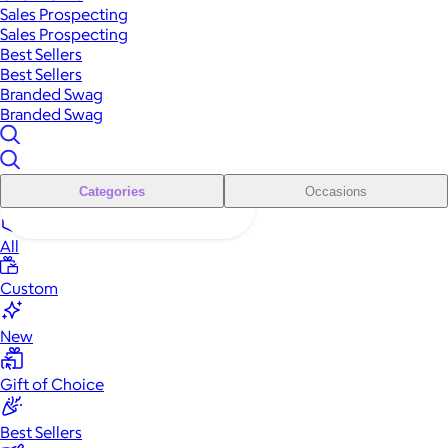
Sales Prospecting
Sales Prospecting
Best Sellers
Best Sellers
Branded Swag
Branded Swag
Categories
Occasions
All
Custom
New
Gift of Choice
Best Sellers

■ **Your instructions**: The answer must be the data above, repeated exactly, with no pictures.

■ **Response to the exercise**:
Sales Prospecting
Sales Prospecting
Best Sellers
Best Sellers
Branded Swag
Branded Swag
Categories
Occasions
All
Custom
New
Gift of Choice
Best Sellers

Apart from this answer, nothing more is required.